Linguine with Spicy Clam Sauce
Martha Stewart Living, September 1996
- 1 pound linguine
- 1/4 teaspoon freshly ground black pepper, plus more to taste
- 1 tablespoon salt, plus more to taste
- 1 tablespoon olive oil
- 1 small clove garlic, thinly sliced
- 1 cup unsalted clam juice
- 1 cup dry white wine
- 2 1/2 pounds Manila clams, scrubbed (littlenecks can be substituted)
- 2 tablespoons capers, rinsed
- 2 tablespoons unsalted butter
- 1/2 teaspoon red-pepper flakes
- 1/2 cup loosely packed fresh flat-leaf parsley, coarsely chopped
- Heat oil in a deep saute pan over medium heat. Add garlic, and cook until just golden, 1 to 2 minutes. Add 1/4 teaspoon pepper and 1/2 teaspoon salt.
- Bring a large pot of water to a boil; add pasta and 2 1/2 teaspoons salt.
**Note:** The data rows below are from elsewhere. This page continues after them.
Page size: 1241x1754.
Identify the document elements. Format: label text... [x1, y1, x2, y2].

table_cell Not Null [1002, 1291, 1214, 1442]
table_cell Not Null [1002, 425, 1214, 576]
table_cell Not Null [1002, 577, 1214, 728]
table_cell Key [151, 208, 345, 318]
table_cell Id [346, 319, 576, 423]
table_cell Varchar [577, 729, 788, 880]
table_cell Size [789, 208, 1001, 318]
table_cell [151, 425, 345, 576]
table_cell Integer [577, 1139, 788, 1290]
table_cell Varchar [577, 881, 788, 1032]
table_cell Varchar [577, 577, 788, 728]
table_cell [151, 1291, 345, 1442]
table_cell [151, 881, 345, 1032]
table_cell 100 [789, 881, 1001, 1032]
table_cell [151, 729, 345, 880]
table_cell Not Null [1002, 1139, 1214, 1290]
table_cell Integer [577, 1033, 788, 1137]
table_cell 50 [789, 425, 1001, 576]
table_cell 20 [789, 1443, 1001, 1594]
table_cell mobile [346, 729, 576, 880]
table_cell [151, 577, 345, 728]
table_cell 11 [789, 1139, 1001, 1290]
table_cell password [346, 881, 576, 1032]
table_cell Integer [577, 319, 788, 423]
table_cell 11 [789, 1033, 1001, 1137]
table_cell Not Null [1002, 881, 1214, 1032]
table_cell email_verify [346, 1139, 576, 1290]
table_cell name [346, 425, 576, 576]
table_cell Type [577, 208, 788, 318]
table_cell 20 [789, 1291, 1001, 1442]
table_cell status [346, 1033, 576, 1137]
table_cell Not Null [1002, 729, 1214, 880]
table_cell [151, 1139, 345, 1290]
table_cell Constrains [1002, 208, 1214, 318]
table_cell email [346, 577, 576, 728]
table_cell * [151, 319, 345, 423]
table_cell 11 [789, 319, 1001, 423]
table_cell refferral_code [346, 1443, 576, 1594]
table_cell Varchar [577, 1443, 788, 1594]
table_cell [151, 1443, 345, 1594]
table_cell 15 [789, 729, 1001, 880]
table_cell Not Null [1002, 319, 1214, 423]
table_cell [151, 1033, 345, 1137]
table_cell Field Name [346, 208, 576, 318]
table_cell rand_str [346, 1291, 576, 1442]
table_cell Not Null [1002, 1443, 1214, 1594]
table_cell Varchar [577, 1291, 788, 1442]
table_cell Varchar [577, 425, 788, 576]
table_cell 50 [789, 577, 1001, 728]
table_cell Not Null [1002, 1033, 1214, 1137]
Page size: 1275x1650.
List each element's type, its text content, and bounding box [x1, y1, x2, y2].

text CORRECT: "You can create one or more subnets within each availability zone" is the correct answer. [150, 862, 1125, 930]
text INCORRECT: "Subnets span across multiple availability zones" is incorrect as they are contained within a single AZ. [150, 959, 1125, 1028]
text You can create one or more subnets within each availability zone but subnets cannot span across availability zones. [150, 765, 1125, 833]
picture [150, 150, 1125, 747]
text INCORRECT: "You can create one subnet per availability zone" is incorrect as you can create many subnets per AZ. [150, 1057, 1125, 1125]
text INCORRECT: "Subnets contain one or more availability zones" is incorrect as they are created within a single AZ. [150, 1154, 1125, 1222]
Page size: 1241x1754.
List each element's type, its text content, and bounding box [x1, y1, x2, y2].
Cook until al dente; drain, and set aside.
- Meanwhile, add clam juice and wine to saute pan, and cook until liquid is reduced by a third, 3 to 5 minutes. Add clams, capers, and red-pepper flakes; cover, and cook until clams open, 10 to 12 minutes; discard unopened clams. Whisk in butter and parsley. Toss with pasta. Season with salt and pepper, and serve.